Two series of triazolo[1,5-a]pyrimidines were designed and synthesized as antiproliferative agents targeting multi kinase inhibition aiming to increase potency and combat drug resistance. The synthesized compounds were tested for their antiproliferative activity. The triazolopyrimidine derivatives 9b, 9c, 12b and 12c showed promising anticancer activities, in particular, compounds 12b and 12c displayed broad spectrum antiproliferative potential against NCI cancer cell lines with GI50 mean value of 10.63 μM and 3.51 μM, respectively. Also, the targeted compounds 9b, 9c, 12b and 12c showed non-significant cytotoxic effect against human normal breast epithelial (MCF-10) cell line. Moreover, the triazolopyrimidine derivatives 9b, 9c and 12b-e were evaluated as multikinase inhibitors against TrkA, CDK2, VEGFR2 and EGFR. Compound 12b showed the most potent multikinase inhibition with IC50 values of 2.19 μM, 2.95 μM, 3.49 μM and 9.31 μM for EGFR, VEGFR2, TrKA and CDK2, respectively. Compound 12b was further investigated their inhibitory activities against 4 kinases (CDK5, AKT1, GSK3β and FAK) to determine their selectivity profile.

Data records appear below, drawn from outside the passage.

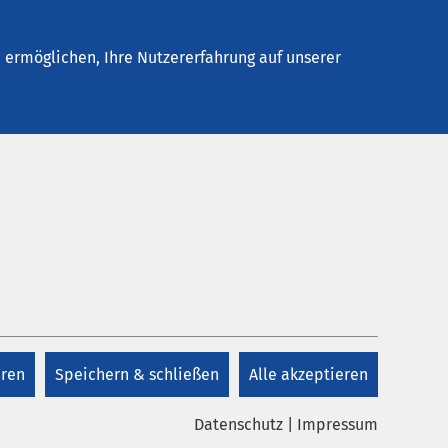
Stellenangebote
Kontakt
ermöglichen, Ihre Nutzererfahrung auf unserer
.2025
AMEOS Stadtpraxis Zug
 Alaska – meine Co-Therapeutin auf vier
en
eren
Speichern & schließen
Alle akzeptieren
 ist 3 Jahre alt, hat die Welpenschule und
schrittene Erziehungskurse besucht – und bringt
Datenschutz
|
Impressum
chaften mit, die sie zu einer wertvollen…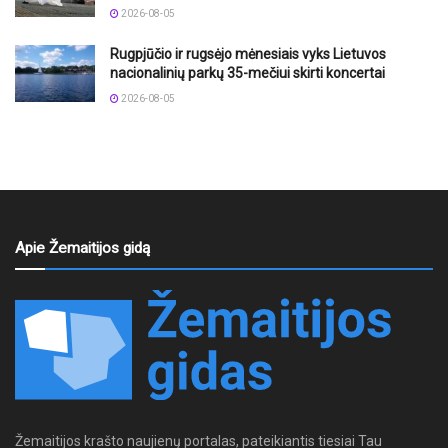
2026-08-05
Rugpjūčio ir rugsėjo mėnesiais vyks Lietuvos
nacionalinių parkų 35-mečiui skirti koncertai
2026-08-05
Apie Žemaitijos gidą
Žemaitijos krašto naujienų portalas, pateikiantis tiesiai Tau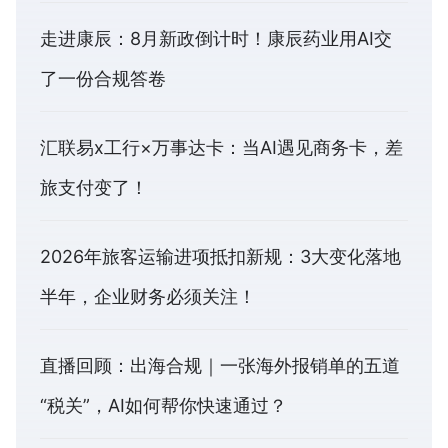
走进康辰：8月新政倒计时！康辰药业用AI交
了一份合规答卷
汇联易x工行×万事达卡：当AI遇见商务卡，差
旅支付变了！
2026年旅客运输进项抵扣新规：3大变化落地
半年，企业财务必须关注！
直播回顾：出海合规｜一张海外报销单的五道
“税关”，AI如何帮你快速通过？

It showed moderate activity against FAK with IC50 value of 6.3 μM. On the other hand, Compounds 9b, 12b, 12d and 12e were more selective towards EGFR and VEGFR2 with IC50 values ranging from 2.19-7.00 μM and 2.95-8.21 μM, respectively. The most active anti-proliferative agents 12b and 12c dramatically boosted cell accumulation at G2/M phase while decreasing G0-G1 and S phase populations in treated breast cancer MDA-MB-231 cells. Finally, molecular modeling was performed on compounds 12b, 12d and 12e to explain the distinct binding modes inside the active site of TrkA, CDK2, VEGFR2 and EGFR. Moreover, molecular dynamics simulations for 100 ns for 12b docking pose and relevant references confirmed a stable binding to EGFR and VEGFR2.